The United States Equal Employment Commission (EEOC) recently issued a “Question and Answer” regarding the application of Title VII of the Civil Rights Act of 1964 (Title VII) to applicants or employees who experience domestic or dating violence, sexual assault, or stalking.
Title VII prohibits discrimination based on race, color, sex, religion, or national origin. Because federal equal employment opportunity (EEO) laws do not prohibit discrimination against applicants or employees who experience domestic or dating violence, sexual assault, or stalking as such, potential employment discrimination and retaliation against these individuals may be overlooked. However, the EEOC has made clear that certain treatment may be seen as being due to sex-based stereotypes, and thus could potentially be a violation of Title VII.
The examples given by the EEOC include the following:
- An employer terminates an employee after learning she has been subjected to domestic violence, saying he fears the potential “drama battered women bring to the workplace.”

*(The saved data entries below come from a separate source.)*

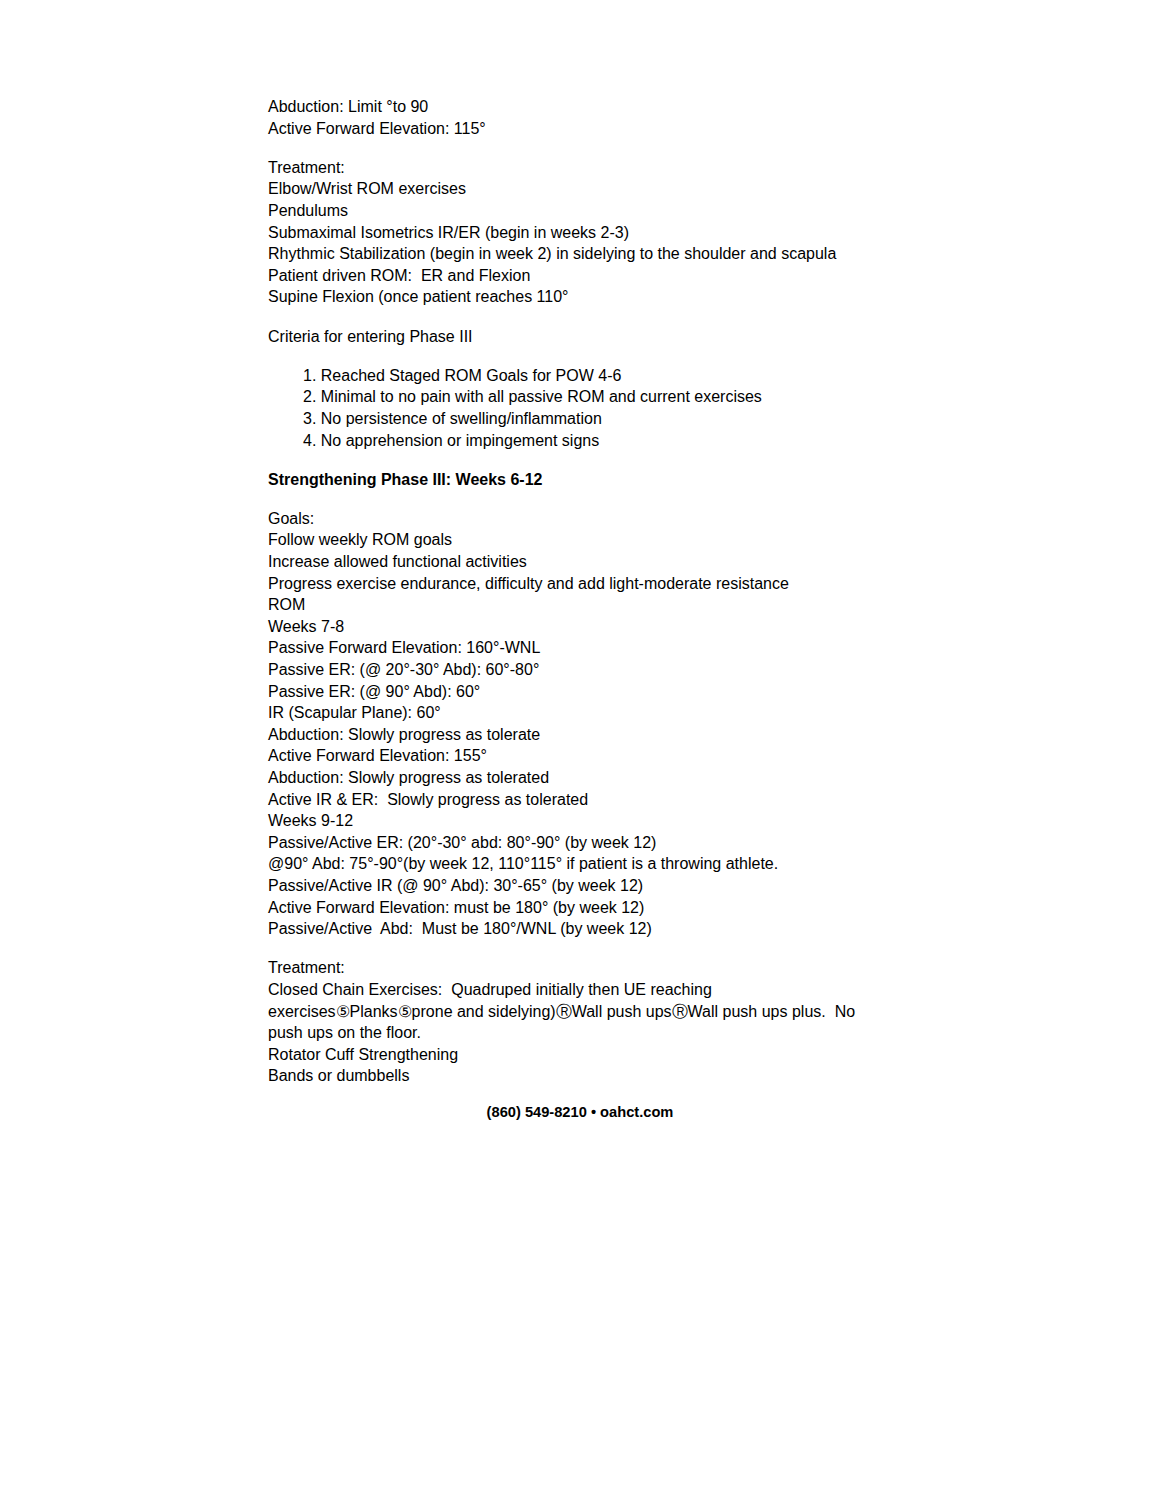Abduction: Limit °to 90
Active Forward Elevation: 115°
Treatment:
Elbow/Wrist ROM exercises
Pendulums
Submaximal Isometrics IR/ER (begin in weeks 2-3)
Rhythmic Stabilization (begin in week 2) in sidelying to the shoulder and scapula
Patient driven ROM: ER and Flexion
Supine Flexion (once patient reaches 110°
Criteria for entering Phase III
Reached Staged ROM Goals for POW 4-6
Minimal to no pain with all passive ROM and current exercises
No persistence of swelling/inflammation
No apprehension or impingement signs
Strengthening Phase III: Weeks 6-12
Goals:
Follow weekly ROM goals
Increase allowed functional activities
Progress exercise endurance, difficulty and add light-moderate resistance
ROM
Weeks 7-8
Passive Forward Elevation: 160°-WNL
Passive ER: (@ 20°-30° Abd): 60°-80°
Passive ER: (@ 90° Abd): 60°
IR (Scapular Plane): 60°
Abduction: Slowly progress as tolerate
Active Forward Elevation: 155°
Abduction: Slowly progress as tolerated
Active IR & ER: Slowly progress as tolerated
Weeks 9-12
Passive/Active ER: (20°-30° abd: 80°-90° (by week 12)
@90° Abd: 75°-90°(by week 12, 110°115° if patient is a throwing athlete.
Passive/Active IR (@ 90° Abd): 30°-65° (by week 12)
Active Forward Elevation: must be 180° (by week 12)
Passive/Active Abd: Must be 180°/WNL (by week 12)
Treatment:
Closed Chain Exercises: Quadruped initially then UE reaching exercises⑤Planks⑤prone and sidelying)ⓇWall push upsⓇWall push ups plus. No push ups on the floor.
Rotator Cuff Strengthening
Bands or dumbbells
(860) 549-8210 • oahct.com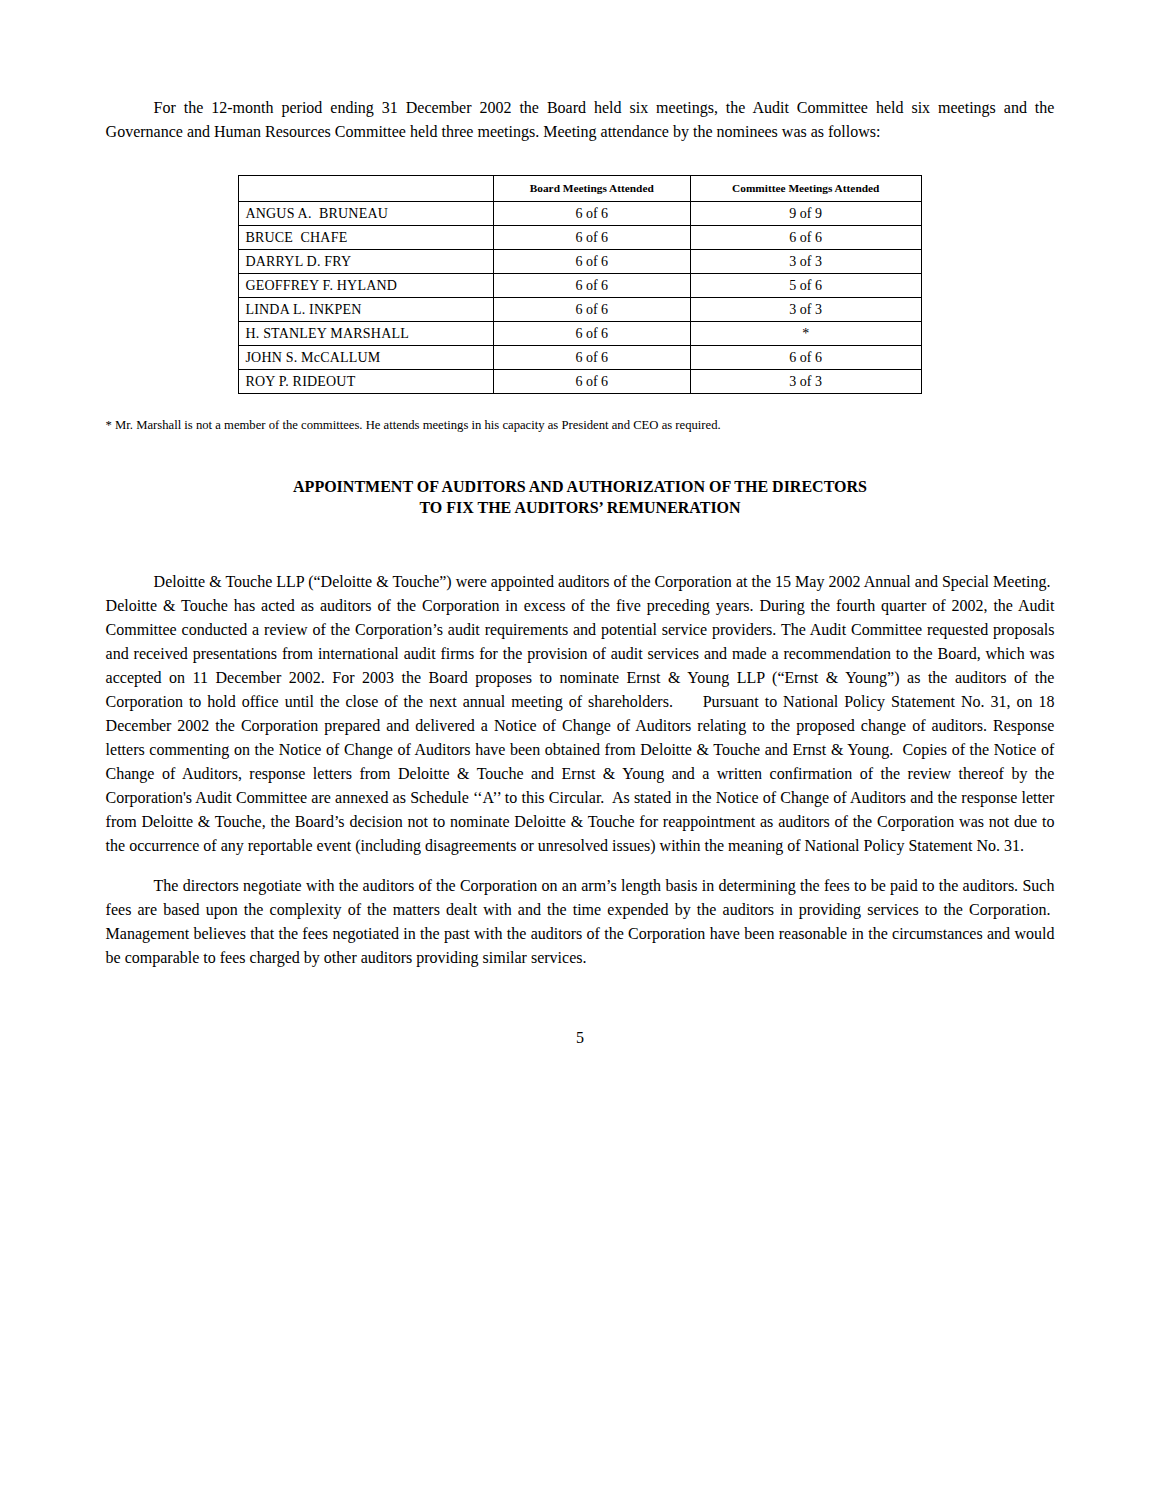For the 12-month period ending 31 December 2002 the Board held six meetings, the Audit Committee held six meetings and the Governance and Human Resources Committee held three meetings. Meeting attendance by the nominees was as follows:
| | Board Meetings Attended | Committee Meetings Attended |
| --- | --- | --- |
| ANGUS A. BRUNEAU | 6 of 6 | 9 of 9 |
| BRUCE CHAFE | 6 of 6 | 6 of 6 |
| DARRYL D. FRY | 6 of 6 | 3 of 3 |
| GEOFFREY F. HYLAND | 6 of 6 | 5 of 6 |
| LINDA L. INKPEN | 6 of 6 | 3 of 3 |
| H. STANLEY MARSHALL | 6 of 6 | * |
| JOHN S. McCALLUM | 6 of 6 | 6 of 6 |
| ROY P. RIDEOUT | 6 of 6 | 3 of 3 |
* Mr. Marshall is not a member of the committees. He attends meetings in his capacity as President and CEO as required.
APPOINTMENT OF AUDITORS AND AUTHORIZATION OF THE DIRECTORS
TO FIX THE AUDITORS’ REMUNERATION
Deloitte & Touche LLP (“Deloitte & Touche”) were appointed auditors of the Corporation at the 15 May 2002 Annual and Special Meeting. Deloitte & Touche has acted as auditors of the Corporation in excess of the five preceding years. During the fourth quarter of 2002, the Audit Committee conducted a review of the Corporation’s audit requirements and potential service providers. The Audit Committee requested proposals and received presentations from international audit firms for the provision of audit services and made a recommendation to the Board, which was accepted on 11 December 2002. For 2003 the Board proposes to nominate Ernst & Young LLP (“Ernst & Young”) as the auditors of the Corporation to hold office until the close of the next annual meeting of shareholders. Pursuant to National Policy Statement No. 31, on 18 December 2002 the Corporation prepared and delivered a Notice of Change of Auditors relating to the proposed change of auditors. Response letters commenting on the Notice of Change of Auditors have been obtained from Deloitte & Touche and Ernst & Young. Copies of the Notice of Change of Auditors, response letters from Deloitte & Touche and Ernst & Young and a written confirmation of the review thereof by the Corporation's Audit Committee are annexed as Schedule ‘‘A’’ to this Circular. As stated in the Notice of Change of Auditors and the response letter from Deloitte & Touche, the Board’s decision not to nominate Deloitte & Touche for reappointment as auditors of the Corporation was not due to the occurrence of any reportable event (including disagreements or unresolved issues) within the meaning of National Policy Statement No. 31.
The directors negotiate with the auditors of the Corporation on an arm’s length basis in determining the fees to be paid to the auditors. Such fees are based upon the complexity of the matters dealt with and the time expended by the auditors in providing services to the Corporation. Management believes that the fees negotiated in the past with the auditors of the Corporation have been reasonable in the circumstances and would be comparable to fees charged by other auditors providing similar services.
5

- A hiring manager, believing that only women can be true victims of domestic violence because men should be able to protect themselves, does not select a male applicant when he learns that the applicant obtained a restraining order against a male domestic partner.
- An employer allows a male employee to use unpaid leave for a court appearance in the criminal prosecution of an assault, but does not allow a similarly situated female employee to use equivalent leave to testify in the criminal prosecution of domestic violence she experienced. The employer says that the assault by a stranger is a “real crime,” whereas domestic violence is “just a marital problem” and “women think everything is domestic violence.”
Title VII also prohibits sexual or sex-based harassment. Harassment may violate Title VII if it is sufficiently frequent or severe to create a hostile work environment, or if it results in a “tangible employment action,” such as refusal to hire or promote, firing, or demotion. For example:
- An employee’s co-worker sits uncomfortably close to her in meetings, and has made suggestive comments. He waits for her in the dark outside the women’s bathroom and in the parking lot outside of work, and blocks her passage in the hallway in a threatening manner. He also repeatedly telephones her after hours, sends personal e-mails, and shows up outside her apartment building at night. She reports these incidents to management and complains that she feels unsafe and afraid working nearby him. In response, management transfers him to another area of the building, but he continues to subject her to sexual advances and stalking. She notifies management but no further action is taken.
- A seasonal farm worker’s supervisor learns that she has recently been subject to domestic abuse, and is now living in a shelter. Viewing her as vulnerable, he makes sexual advances, and when she refuses he terminates her.
Finally, Title VII also prohibits retaliation for protected activity. Protected activity can include actions such as filing a charge of discrimination, complaining to one’s employer about job discrimination, requesting accommodation under the EEO laws, participating in an EEO investigation, or otherwise opposing discrimination. For example:
- An employee files a complaint with her employer’s human resources department alleging that she was raped by a prominent company manager while on a business trip. In response, other company managers reassign her to less favorable projects, stop including her in meetings, and tell co-workers not to speak with her.
In issuing this “Q & A”, the EEOC has made it clear that under certain circumstances, victims of domestic or dating violence, sexual assault, or stalking may be protected under Title VII of the Civil Rights Act of 1964, even if the violence or stalking occurred outside the work environment.